What is being asked - Copy every row below verbatim, leaving out the picture lines.

Dataset excerpts -

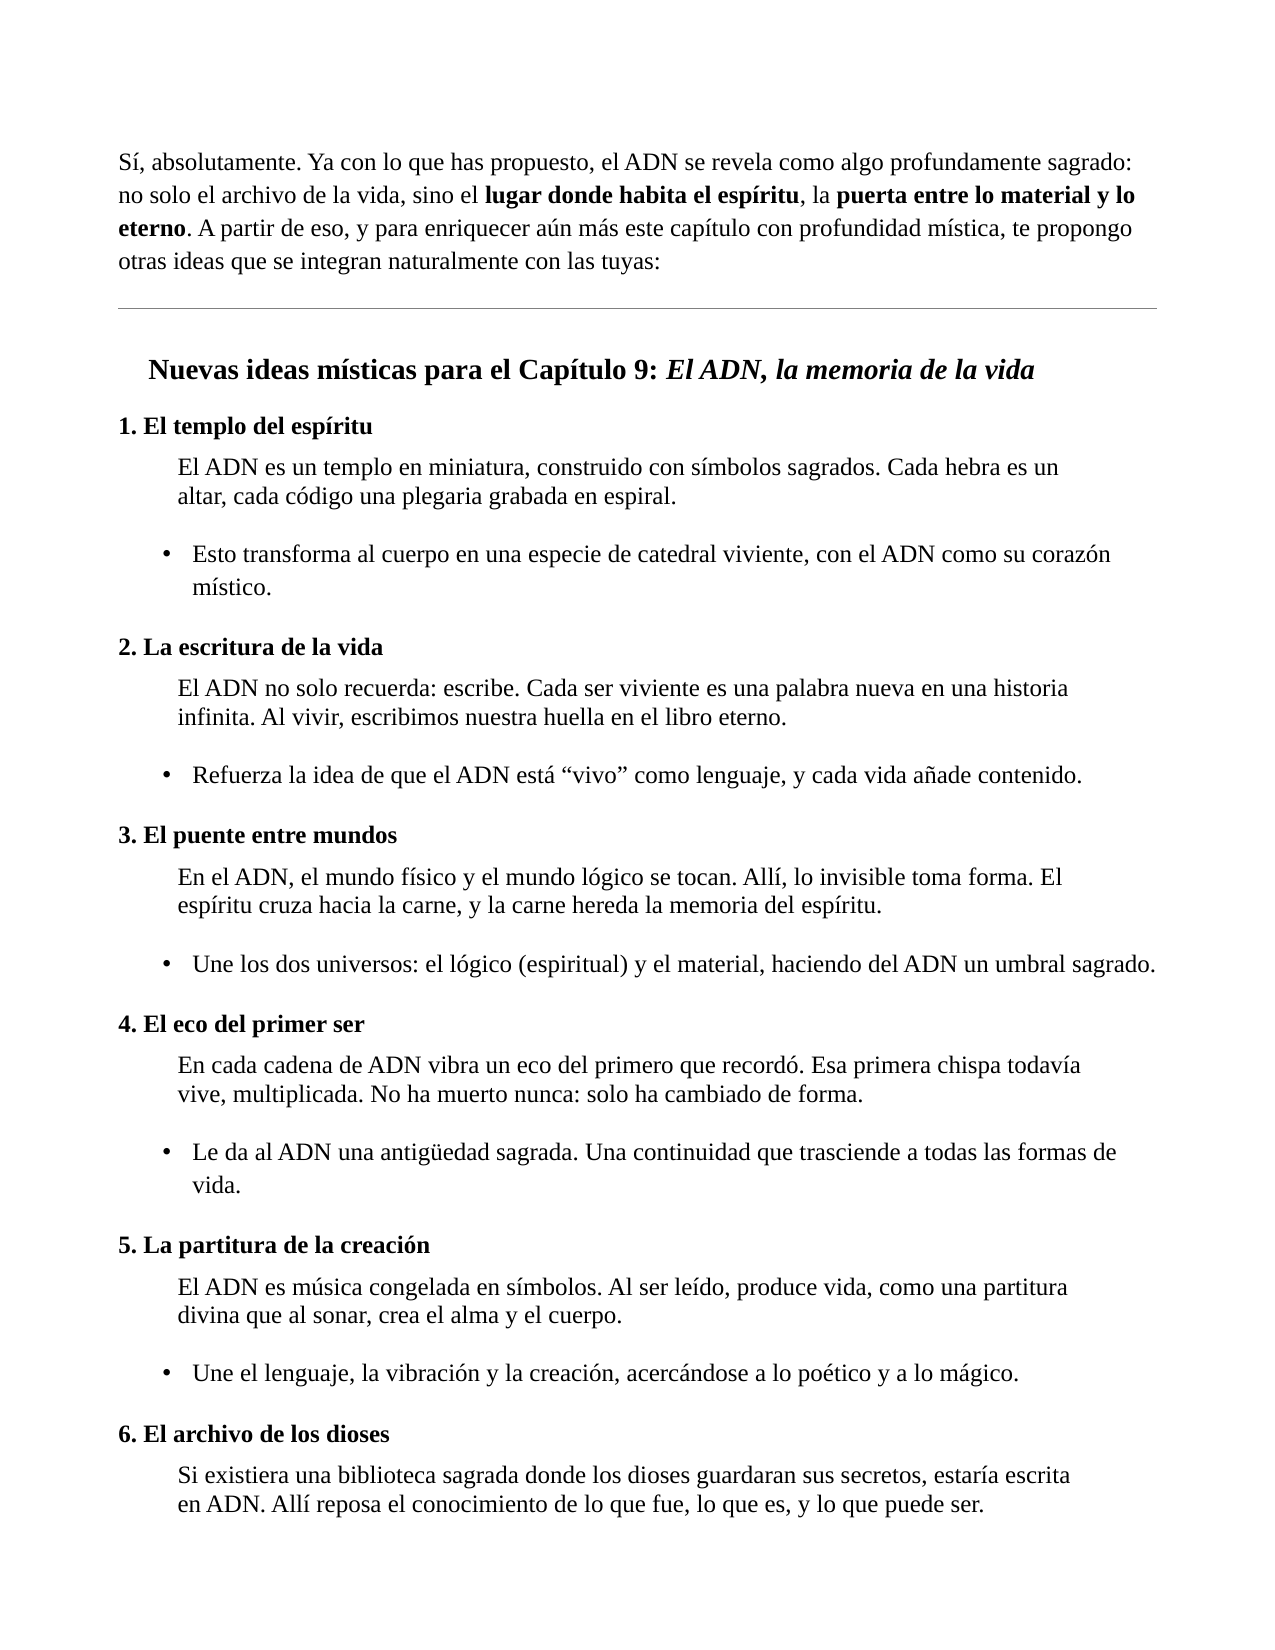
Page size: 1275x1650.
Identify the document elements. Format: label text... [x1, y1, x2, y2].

text En el ADN, el mundo físico y el mundo lógico se tocan. Allí, lo invisible toma forma. El espíritu cruza hacia la carne, y la carne hereda la memoria del espíritu. [177, 862, 1098, 919]
text En cada cadena de ADN vibra un eco del primero que recordó. Esa primera chispa todavía vive, multiplicada. No ha muerto nunca: solo ha cambiado de forma. [177, 1050, 1098, 1108]
text El ADN es un templo en miniatura, construido con símbolos sagrados. Cada hebra es un altar, cada código una plegaria grabada en espiral. [177, 452, 1098, 510]
list Le da al ADN una antigüedad sagrada. Una continuidad que trasciende a todas las formas de vida. [162, 1137, 1157, 1199]
subtitle 3. El puente entre mundos [118, 821, 1157, 849]
text El ADN no solo recuerda: escribe. Cada ser viviente es una palabra nueva en una historia infinita. Al vivir, escribimos nuestra huella en el libro eterno. [177, 673, 1098, 731]
subtitle 5. La partitura de la creación [118, 1230, 1157, 1259]
text Sí, absolutamente. Ya con lo que has propuesto, el ADN se revela como algo profundamente sagrado: no solo el archivo de la vida, sino el lugar donde habita el espíritu, la puerta entre lo material y lo eterno. A partir de eso, y para enriquecer aún más este capítulo con profundidad mística, te propongo otras ideas que se integran naturalmente con las tuyas: [118, 147, 1157, 275]
list Refuerza la idea de que el ADN está “vivo” como lenguaje, y cada vida añade contenido. [162, 761, 1157, 789]
text Si existiera una biblioteca sagrada donde los dioses guardaran sus secretos, estaría escrita en ADN. Allí reposa el conocimiento de lo que fue, lo que es, y lo que puede ser. [177, 1460, 1098, 1517]
subtitle 6. El archivo de los dioses [118, 1419, 1157, 1447]
list Une los dos universos: el lógico (espiritual) y el material, haciendo del ADN un umbral sagrado. [162, 949, 1157, 978]
subtitle 4. El eco del primer ser [118, 1009, 1157, 1038]
text El ADN es música congelada en símbolos. Al ser leído, produce vida, como una partitura divina que al sonar, crea el alma y el cuerpo. [177, 1272, 1098, 1329]
subtitle 2. La escritura de la vida [118, 632, 1157, 661]
subtitle 1. El templo del espíritu [118, 411, 1157, 440]
list Une el lenguaje, la vibración y la creación, acercándose a lo poético y a lo mágico. [162, 1358, 1157, 1387]
list Esto transforma al cuerpo en una especie de catedral viviente, con el ADN como su corazón místico. [162, 539, 1157, 601]
subtitle 🧬 Nuevas ideas místicas para el Capítulo 9: El ADN, la memoria de la vida [118, 352, 1157, 386]
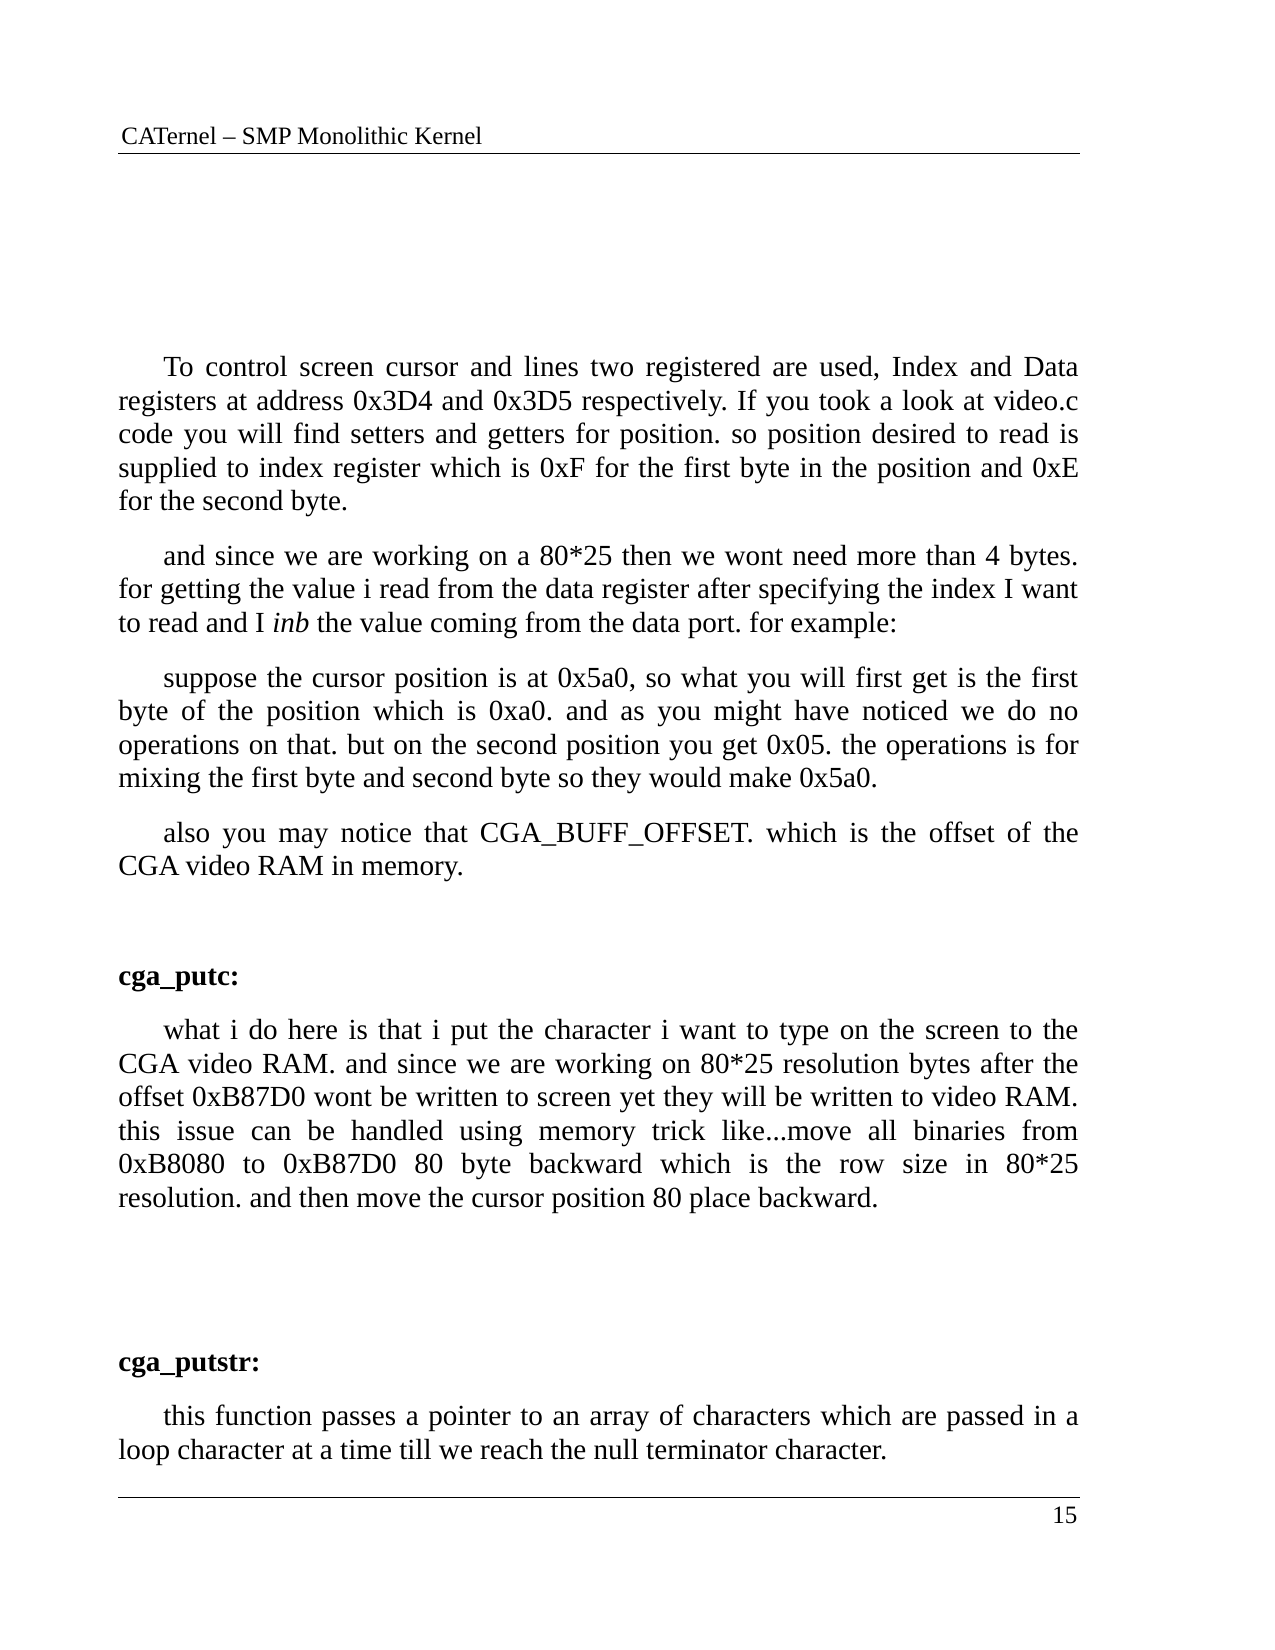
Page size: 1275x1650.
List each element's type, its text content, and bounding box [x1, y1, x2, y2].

text suppose the cursor position is at 0x5a0, so what you will first get is the first byte of the position which is 0xa0. and as you might have noticed we do no operations on that. but on the second position you get 0x05. the operations is for mixing the first byte and second byte so they would make 0x5a0. [118, 660, 1080, 794]
text cga_putstr: [118, 1344, 1080, 1377]
text also you may notice that CGA_BUFF_OFFSET. which is the offset of the CGA video RAM in memory. [118, 815, 1080, 882]
text To control screen cursor and lines two registered are used, Index and Data registers at address 0x3D4 and 0x3D5 respectively. If you took a look at video.c code you will find setters and getters for position. so position desired to read is supplied to index register which is 0xF for the first byte in the position and 0xE for the second byte. [118, 349, 1080, 517]
text what i do here is that i put the character i want to type on the screen to the CGA video RAM. and since we are working on 80*25 resolution bytes after the offset 0xB87D0 wont be written to screen yet they will be written to video RAM. this issue can be handled using memory trick like...move all binaries from 0xB8080 to 0xB87D0 80 byte backward which is the row size in 80*25 resolution. and then move the cursor position 80 place backward. [118, 1012, 1080, 1213]
text this function passes a pointer to an array of characters which are passed in a loop character at a time till we reach the null terminator character. [118, 1398, 1080, 1465]
text cga_putc: [118, 958, 1080, 991]
text and since we are working on a 80*25 then we wont need more than 4 bytes. for getting the value i read from the data register after specifying the index I want to read and I inb the value coming from the data port. for example: [118, 538, 1080, 639]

Exercise solution -
Page size: 1275x1650.
Identify the document elements. Format: label text... [x1, y1, x2, y2].

text En el ADN, el mundo físico y el mundo lógico se tocan. Allí, lo invisible toma forma. El espíritu cruza hacia la carne, y la carne hereda la memoria del espíritu. [177, 862, 1098, 919]
text En cada cadena de ADN vibra un eco del primero que recordó. Esa primera chispa todavía vive, multiplicada. No ha muerto nunca: solo ha cambiado de forma. [177, 1050, 1098, 1108]
text El ADN es un templo en miniatura, construido con símbolos sagrados. Cada hebra es un altar, cada código una plegaria grabada en espiral. [177, 452, 1098, 510]
list Le da al ADN una antigüedad sagrada. Una continuidad que trasciende a todas las formas de vida. [162, 1137, 1157, 1199]
subtitle 3. El puente entre mundos [118, 821, 1157, 849]
text El ADN no solo recuerda: escribe. Cada ser viviente es una palabra nueva en una historia infinita. Al vivir, escribimos nuestra huella en el libro eterno. [177, 673, 1098, 731]
subtitle 5. La partitura de la creación [118, 1230, 1157, 1259]
text Sí, absolutamente. Ya con lo que has propuesto, el ADN se revela como algo profundamente sagrado: no solo el archivo de la vida, sino el lugar donde habita el espíritu, la puerta entre lo material y lo eterno. A partir de eso, y para enriquecer aún más este capítulo con profundidad mística, te propongo otras ideas que se integran naturalmente con las tuyas: [118, 147, 1157, 275]
list Refuerza la idea de que el ADN está “vivo” como lenguaje, y cada vida añade contenido. [162, 761, 1157, 789]
text Si existiera una biblioteca sagrada donde los dioses guardaran sus secretos, estaría escrita en ADN. Allí reposa el conocimiento de lo que fue, lo que es, y lo que puede ser. [177, 1460, 1098, 1517]
subtitle 6. El archivo de los dioses [118, 1419, 1157, 1447]
list Une los dos universos: el lógico (espiritual) y el material, haciendo del ADN un umbral sagrado. [162, 949, 1157, 978]
subtitle 4. El eco del primer ser [118, 1009, 1157, 1038]
text El ADN es música congelada en símbolos. Al ser leído, produce vida, como una partitura divina que al sonar, crea el alma y el cuerpo. [177, 1272, 1098, 1329]
subtitle 2. La escritura de la vida [118, 632, 1157, 661]
subtitle 1. El templo del espíritu [118, 411, 1157, 440]
list Une el lenguaje, la vibración y la creación, acercándose a lo poético y a lo mágico. [162, 1358, 1157, 1387]
list Esto transforma al cuerpo en una especie de catedral viviente, con el ADN como su corazón místico. [162, 539, 1157, 601]
subtitle 🧬 Nuevas ideas místicas para el Capítulo 9: El ADN, la memoria de la vida [118, 352, 1157, 386]
Page size: 1275x1650.
List each element's type, its text content, and bounding box [x1, y1, x2, y2].

text suppose the cursor position is at 0x5a0, so what you will first get is the first byte of the position which is 0xa0. and as you might have noticed we do no operations on that. but on the second position you get 0x05. the operations is for mixing the first byte and second byte so they would make 0x5a0. [118, 660, 1080, 794]
text cga_putstr: [118, 1344, 1080, 1377]
text also you may notice that CGA_BUFF_OFFSET. which is the offset of the CGA video RAM in memory. [118, 815, 1080, 882]
text To control screen cursor and lines two registered are used, Index and Data registers at address 0x3D4 and 0x3D5 respectively. If you took a look at video.c code you will find setters and getters for position. so position desired to read is supplied to index register which is 0xF for the first byte in the position and 0xE for the second byte. [118, 349, 1080, 517]
text what i do here is that i put the character i want to type on the screen to the CGA video RAM. and since we are working on 80*25 resolution bytes after the offset 0xB87D0 wont be written to screen yet they will be written to video RAM. this issue can be handled using memory trick like...move all binaries from 0xB8080 to 0xB87D0 80 byte backward which is the row size in 80*25 resolution. and then move the cursor position 80 place backward. [118, 1012, 1080, 1213]
text this function passes a pointer to an array of characters which are passed in a loop character at a time till we reach the null terminator character. [118, 1398, 1080, 1465]
text cga_putc: [118, 958, 1080, 991]
text and since we are working on a 80*25 then we wont need more than 4 bytes. for getting the value i read from the data register after specifying the index I want to read and I inb the value coming from the data port. for example: [118, 538, 1080, 639]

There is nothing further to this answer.